[WHAT YOU NEED TO DO]
Within the data that follows, set down exactly the lines from the one containing "X1092Y824D03*" through the one containing "X871Y440D01*", both ends included.

Records from a data collection:
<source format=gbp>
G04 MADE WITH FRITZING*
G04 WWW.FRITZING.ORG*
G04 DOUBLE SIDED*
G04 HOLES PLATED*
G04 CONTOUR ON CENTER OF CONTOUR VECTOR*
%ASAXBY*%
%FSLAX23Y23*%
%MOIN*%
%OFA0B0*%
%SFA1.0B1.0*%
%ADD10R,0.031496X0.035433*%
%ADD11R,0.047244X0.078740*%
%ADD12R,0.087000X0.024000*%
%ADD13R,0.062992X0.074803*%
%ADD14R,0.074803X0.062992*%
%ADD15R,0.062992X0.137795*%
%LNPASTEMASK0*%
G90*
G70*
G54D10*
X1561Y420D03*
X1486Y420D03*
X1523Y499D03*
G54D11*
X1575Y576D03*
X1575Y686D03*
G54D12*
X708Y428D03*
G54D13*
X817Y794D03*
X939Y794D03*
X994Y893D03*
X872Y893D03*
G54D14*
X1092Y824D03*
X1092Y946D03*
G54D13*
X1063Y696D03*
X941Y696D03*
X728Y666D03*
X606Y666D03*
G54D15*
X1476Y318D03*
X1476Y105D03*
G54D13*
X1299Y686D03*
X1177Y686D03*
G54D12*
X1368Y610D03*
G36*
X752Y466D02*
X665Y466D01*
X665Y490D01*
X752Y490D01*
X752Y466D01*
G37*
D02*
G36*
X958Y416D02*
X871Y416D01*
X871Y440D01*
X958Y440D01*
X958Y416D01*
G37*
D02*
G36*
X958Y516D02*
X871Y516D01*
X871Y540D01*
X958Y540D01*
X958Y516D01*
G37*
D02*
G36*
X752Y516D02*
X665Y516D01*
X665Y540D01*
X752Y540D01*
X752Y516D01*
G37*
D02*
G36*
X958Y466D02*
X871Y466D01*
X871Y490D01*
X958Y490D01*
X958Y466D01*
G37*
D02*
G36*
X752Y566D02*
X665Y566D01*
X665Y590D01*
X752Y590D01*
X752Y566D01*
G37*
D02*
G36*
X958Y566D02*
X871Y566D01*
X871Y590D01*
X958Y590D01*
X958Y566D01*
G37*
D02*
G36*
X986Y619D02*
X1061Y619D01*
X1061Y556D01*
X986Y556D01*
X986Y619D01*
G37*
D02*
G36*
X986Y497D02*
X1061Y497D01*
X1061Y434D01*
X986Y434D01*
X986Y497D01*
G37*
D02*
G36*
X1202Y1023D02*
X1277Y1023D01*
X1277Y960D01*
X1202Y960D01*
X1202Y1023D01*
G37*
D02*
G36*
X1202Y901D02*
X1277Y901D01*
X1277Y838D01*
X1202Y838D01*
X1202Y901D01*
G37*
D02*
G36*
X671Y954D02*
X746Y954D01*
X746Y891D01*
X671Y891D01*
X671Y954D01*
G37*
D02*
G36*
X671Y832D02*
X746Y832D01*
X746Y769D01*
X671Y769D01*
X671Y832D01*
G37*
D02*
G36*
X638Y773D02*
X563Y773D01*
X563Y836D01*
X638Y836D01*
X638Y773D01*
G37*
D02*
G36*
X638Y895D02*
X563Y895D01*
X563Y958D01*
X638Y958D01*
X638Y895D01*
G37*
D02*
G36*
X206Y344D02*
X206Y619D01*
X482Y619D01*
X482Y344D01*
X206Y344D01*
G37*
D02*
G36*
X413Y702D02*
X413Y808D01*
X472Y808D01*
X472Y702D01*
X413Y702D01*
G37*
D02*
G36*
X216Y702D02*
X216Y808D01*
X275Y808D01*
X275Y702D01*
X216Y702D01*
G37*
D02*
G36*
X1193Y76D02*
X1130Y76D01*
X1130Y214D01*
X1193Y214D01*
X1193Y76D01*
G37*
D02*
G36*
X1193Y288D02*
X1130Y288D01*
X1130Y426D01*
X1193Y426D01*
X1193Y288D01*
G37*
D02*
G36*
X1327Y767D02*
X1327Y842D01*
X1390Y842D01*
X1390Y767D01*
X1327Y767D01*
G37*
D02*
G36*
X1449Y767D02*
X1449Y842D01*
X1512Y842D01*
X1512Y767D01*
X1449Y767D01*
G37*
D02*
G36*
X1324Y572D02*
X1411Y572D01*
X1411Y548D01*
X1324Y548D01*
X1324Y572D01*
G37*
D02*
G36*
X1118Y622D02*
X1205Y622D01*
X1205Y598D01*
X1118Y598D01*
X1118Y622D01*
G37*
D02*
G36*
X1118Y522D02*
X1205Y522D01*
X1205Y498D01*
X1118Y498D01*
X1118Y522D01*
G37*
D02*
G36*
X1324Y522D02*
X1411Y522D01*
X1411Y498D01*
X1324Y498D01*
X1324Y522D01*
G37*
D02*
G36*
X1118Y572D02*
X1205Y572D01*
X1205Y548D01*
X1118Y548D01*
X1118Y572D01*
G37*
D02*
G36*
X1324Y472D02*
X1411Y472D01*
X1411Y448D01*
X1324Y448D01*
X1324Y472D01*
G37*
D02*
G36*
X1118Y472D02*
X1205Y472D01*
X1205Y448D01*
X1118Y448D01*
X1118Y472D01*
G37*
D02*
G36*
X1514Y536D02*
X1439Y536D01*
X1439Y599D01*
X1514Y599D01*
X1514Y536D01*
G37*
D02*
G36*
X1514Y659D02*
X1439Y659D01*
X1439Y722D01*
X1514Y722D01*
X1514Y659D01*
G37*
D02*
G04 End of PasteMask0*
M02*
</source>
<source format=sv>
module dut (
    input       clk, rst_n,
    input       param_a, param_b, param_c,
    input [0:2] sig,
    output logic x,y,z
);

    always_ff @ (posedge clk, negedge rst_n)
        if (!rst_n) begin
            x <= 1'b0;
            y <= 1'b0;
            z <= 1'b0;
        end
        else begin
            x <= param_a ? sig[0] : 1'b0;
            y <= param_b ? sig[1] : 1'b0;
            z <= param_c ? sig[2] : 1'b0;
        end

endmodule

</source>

...

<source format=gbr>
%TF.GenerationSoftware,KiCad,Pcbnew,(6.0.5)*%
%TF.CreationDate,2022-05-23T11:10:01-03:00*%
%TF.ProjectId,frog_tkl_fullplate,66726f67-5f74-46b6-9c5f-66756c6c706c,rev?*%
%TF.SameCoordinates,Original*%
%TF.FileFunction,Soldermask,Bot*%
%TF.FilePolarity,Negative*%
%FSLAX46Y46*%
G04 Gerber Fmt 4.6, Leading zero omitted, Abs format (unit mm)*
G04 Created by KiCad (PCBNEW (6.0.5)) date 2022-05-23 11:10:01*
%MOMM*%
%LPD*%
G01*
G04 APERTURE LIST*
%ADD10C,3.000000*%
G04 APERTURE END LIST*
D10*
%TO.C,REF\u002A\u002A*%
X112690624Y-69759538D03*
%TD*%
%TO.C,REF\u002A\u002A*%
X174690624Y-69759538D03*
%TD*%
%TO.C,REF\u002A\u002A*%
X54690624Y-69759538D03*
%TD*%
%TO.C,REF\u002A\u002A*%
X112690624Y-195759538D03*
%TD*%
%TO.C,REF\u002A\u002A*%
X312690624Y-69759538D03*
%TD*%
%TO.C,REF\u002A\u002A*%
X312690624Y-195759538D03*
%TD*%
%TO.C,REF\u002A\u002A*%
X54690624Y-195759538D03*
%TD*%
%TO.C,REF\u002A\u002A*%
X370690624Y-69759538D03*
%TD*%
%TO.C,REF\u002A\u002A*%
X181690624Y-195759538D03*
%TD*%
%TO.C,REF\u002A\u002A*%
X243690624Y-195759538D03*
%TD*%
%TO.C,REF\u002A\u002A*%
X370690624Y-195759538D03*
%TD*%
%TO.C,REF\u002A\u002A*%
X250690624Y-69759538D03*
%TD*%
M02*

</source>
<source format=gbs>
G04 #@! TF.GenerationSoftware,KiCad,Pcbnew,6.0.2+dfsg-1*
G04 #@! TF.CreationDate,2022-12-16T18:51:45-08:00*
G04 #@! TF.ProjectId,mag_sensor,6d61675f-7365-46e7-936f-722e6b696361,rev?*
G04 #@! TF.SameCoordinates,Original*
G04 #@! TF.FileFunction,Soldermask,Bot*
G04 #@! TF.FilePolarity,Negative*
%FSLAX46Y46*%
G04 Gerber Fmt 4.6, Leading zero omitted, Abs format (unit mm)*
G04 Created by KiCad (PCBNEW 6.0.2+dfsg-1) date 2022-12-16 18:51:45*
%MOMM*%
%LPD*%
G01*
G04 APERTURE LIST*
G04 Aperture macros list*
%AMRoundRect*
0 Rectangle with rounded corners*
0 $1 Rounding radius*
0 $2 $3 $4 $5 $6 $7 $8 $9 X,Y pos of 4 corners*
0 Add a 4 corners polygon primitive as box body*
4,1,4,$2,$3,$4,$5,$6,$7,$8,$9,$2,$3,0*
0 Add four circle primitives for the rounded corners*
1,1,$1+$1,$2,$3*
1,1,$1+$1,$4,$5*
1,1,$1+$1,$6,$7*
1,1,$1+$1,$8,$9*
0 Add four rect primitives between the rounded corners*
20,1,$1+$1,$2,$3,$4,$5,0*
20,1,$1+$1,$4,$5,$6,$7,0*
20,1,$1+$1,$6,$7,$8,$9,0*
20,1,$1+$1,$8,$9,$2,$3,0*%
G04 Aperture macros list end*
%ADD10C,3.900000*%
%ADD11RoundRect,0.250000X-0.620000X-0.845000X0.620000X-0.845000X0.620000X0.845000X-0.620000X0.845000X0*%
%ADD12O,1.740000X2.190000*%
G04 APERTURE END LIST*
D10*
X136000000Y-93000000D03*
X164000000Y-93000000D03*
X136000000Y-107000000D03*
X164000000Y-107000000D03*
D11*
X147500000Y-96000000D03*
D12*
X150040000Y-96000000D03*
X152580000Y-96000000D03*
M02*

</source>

[PROBLEM SOLUTION]
X1092Y824D03*
X1092Y946D03*
G54D13*
X1063Y696D03*
X941Y696D03*
X728Y666D03*
X606Y666D03*
G54D15*
X1476Y318D03*
X1476Y105D03*
G54D13*
X1299Y686D03*
X1177Y686D03*
G54D12*
X1368Y610D03*
G36*
X752Y466D02*
X665Y466D01*
X665Y490D01*
X752Y490D01*
X752Y466D01*
G37*
D02*
G36*
X958Y416D02*
X871Y416D01*
X871Y440D01*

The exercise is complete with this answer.